Google on Friday announced that it’s pulling the plug on Google Health and Google PowerMeter, two products in its lineup that haven’t been as popular as services such as Gmail, Chrome, or Maps.
The Federal Trade Commission is about to start a large-scale antitrust investigation to examine “fundamental issues relating to Google’s core search advertising business.” The investigation could involve examining the scope of Google’s wide array of products and their relation to its incredible advertising capabilities. Retiring lesser known products like Health and PowerMeter could help Google make the case that it doesn’t intend to provide every possible Web service. It could also simply help Google save a little money.

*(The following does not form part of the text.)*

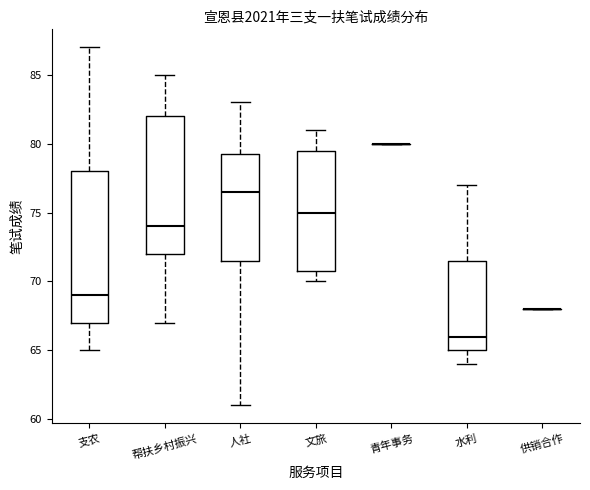

Comparing the boxes themselves (not the whiskers), which one is the tallest?

支农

Google Health was launched in May 2008 and its purpose was to track and aggregate health and wellness statistics. PowerMeter was launched in September 2009 as an energy monitoring tool to help people measure their home-based energy consumption.
“Both [products] are based on the idea that with more and better information, people can make smarter choices, whether in regard to managing personal health and wellness, or saving and conserving energy at home,” Google product manager Aaron Brown wrote in a company blog post. “While they didn’t scale as we had hoped, we believe they did highlight the importance of access to information in areas where it’s traditionally been difficult.”
As of today, Google is set to retire PowerMeter on Sept. 16 and Health on Jan 1. However, users of the Google Health service will still have access to records and other personal data for download until Jan. 1, 2013.
While it’s unfortunate to see innovative products discontinued, there’s no incentive to keep them going if no one’s using them. Of course, Google could be lowering the number of its product offerings in the wake of a major antitrust suit, but we’ll likely never know the internal rationale behind the decision.